= Killing of Pranay Perumalla =

2018 honour killing in India

The Miryalaguda honour killing refers to the murder of Pranay Kumar, a 23-year-old Indian man from the marginalized Dalit community, who had married a woman outside his caste. Kumar was murdered on 14 September 2018 in Miryalaguda, Telangana, India, in front of his 23-year old wife, Amrutha Varshini, who was five months pregnant. The killer reportedly had a contract for ₹1 crore, paid for by Amrutha's father and uncle.

The Nalgonda SC and ST Sessions Court on 10 March 2025 sentenced Subhash Sarma (A-2) to death and life imprisonment to the other six accused involved in the crime under IPC Sections 302 (murder), 120B (criminal conspiracy), 109 (abetment), 1989 (SC/ST Act), and provisions of the Indian Arms Act, 1959. The main accused, Amrutha’s father Maruthi Rao, died by suicide in March 2020.

== Background ==
Pranay and Amrutha were childhood friends. Her paternal uncle Sravan used to beat her for being friendly with Pranay, because he was a Dalit. Amrutha's father had asked her to undergo an abortion. He later pressured her doctor to abort the pregnancy.

== Murder ==
On 14 September 2018, Amrutha, Pranay, and Pranay's mother went to the hospital because Amrutha had pain in her back. A man followed them, and struck Pranay with an axe twice. The man was later identified to be Subash Kumar.

== Aftermath ==
Maruthi Rao was found dead in his room at the Arya Vysya Bhavan in Khairatabad on the morning of 8 March 2020. The Saifabad police said that he killed himself using poison and he left a suicide note. He was in Hyderabad to meet with an advocate who works in the Telangana High Court. Rao was reported to be depressed and thought he may be convicted of Pranay's murder.
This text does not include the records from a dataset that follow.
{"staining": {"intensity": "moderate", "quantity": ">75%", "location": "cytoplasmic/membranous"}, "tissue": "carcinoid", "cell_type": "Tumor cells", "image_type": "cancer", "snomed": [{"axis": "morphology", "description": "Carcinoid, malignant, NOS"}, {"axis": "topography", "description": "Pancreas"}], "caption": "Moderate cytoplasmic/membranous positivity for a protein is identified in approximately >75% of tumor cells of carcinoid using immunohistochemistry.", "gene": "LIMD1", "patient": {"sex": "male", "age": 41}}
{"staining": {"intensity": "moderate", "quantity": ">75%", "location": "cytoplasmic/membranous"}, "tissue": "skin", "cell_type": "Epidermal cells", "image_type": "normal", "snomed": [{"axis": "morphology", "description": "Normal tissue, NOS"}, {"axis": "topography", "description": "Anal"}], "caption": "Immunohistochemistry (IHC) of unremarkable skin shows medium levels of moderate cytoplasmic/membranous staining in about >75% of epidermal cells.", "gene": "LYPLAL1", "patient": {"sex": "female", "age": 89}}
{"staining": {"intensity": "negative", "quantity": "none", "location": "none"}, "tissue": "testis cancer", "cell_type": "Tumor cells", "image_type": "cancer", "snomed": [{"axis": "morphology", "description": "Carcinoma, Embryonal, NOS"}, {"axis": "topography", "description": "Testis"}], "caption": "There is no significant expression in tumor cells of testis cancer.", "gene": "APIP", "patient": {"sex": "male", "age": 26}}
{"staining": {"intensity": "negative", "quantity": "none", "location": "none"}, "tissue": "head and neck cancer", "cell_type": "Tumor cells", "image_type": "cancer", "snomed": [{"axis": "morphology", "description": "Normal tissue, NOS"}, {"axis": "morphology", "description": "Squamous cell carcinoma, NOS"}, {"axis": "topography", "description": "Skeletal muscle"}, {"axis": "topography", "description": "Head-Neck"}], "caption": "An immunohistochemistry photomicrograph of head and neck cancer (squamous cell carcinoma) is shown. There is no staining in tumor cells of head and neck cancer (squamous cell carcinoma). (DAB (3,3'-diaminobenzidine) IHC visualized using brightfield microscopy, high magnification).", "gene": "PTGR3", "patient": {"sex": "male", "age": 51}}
Thousands attended Pranay's funeral. A justice website was created, and a candlelight vigil was announced with support from the members of the Telugu film industry.

Ram Gopal Varma directed a film, Murder, based on Pranay's death. Pranay's father filed police complaints against Ram Gopal Varma and Natti Karuna (the producer of the film). On 24 August, the Nalgonda district court delayed the release of the film and its promotional materials. On appeal, the Telangana High Court overturned the Nalgonda court's ruling, with the stipulations that Varma's film should not mention the names of Amrutha, Pranay, or Maruthi Rao directly in the film and that the film should not directly reference anything that happened to Amrutha.

Amrutha was prevented from attending her father's last rites by her paternal uncle Sravan, who blamed her for her father's death. She was escorted by police to her father's funeral procession, and was quickly whisked away after a mob of her father's supporters yelled at her to leave. They blamed her for her father's death and yelled "Maruthi Rao amar rahe". They also blocked her path as she attempted to move closer to the body.

Amrutha blames casteism for her husband's death and says that "separate fast track courts" must be made to prosecute murders committed because of the victim's caste. She said she would never return to her biological family's home and will continue to live with Pranay's parents. She condemned the killing of Hemanth Kumar by his wife's family members on social media.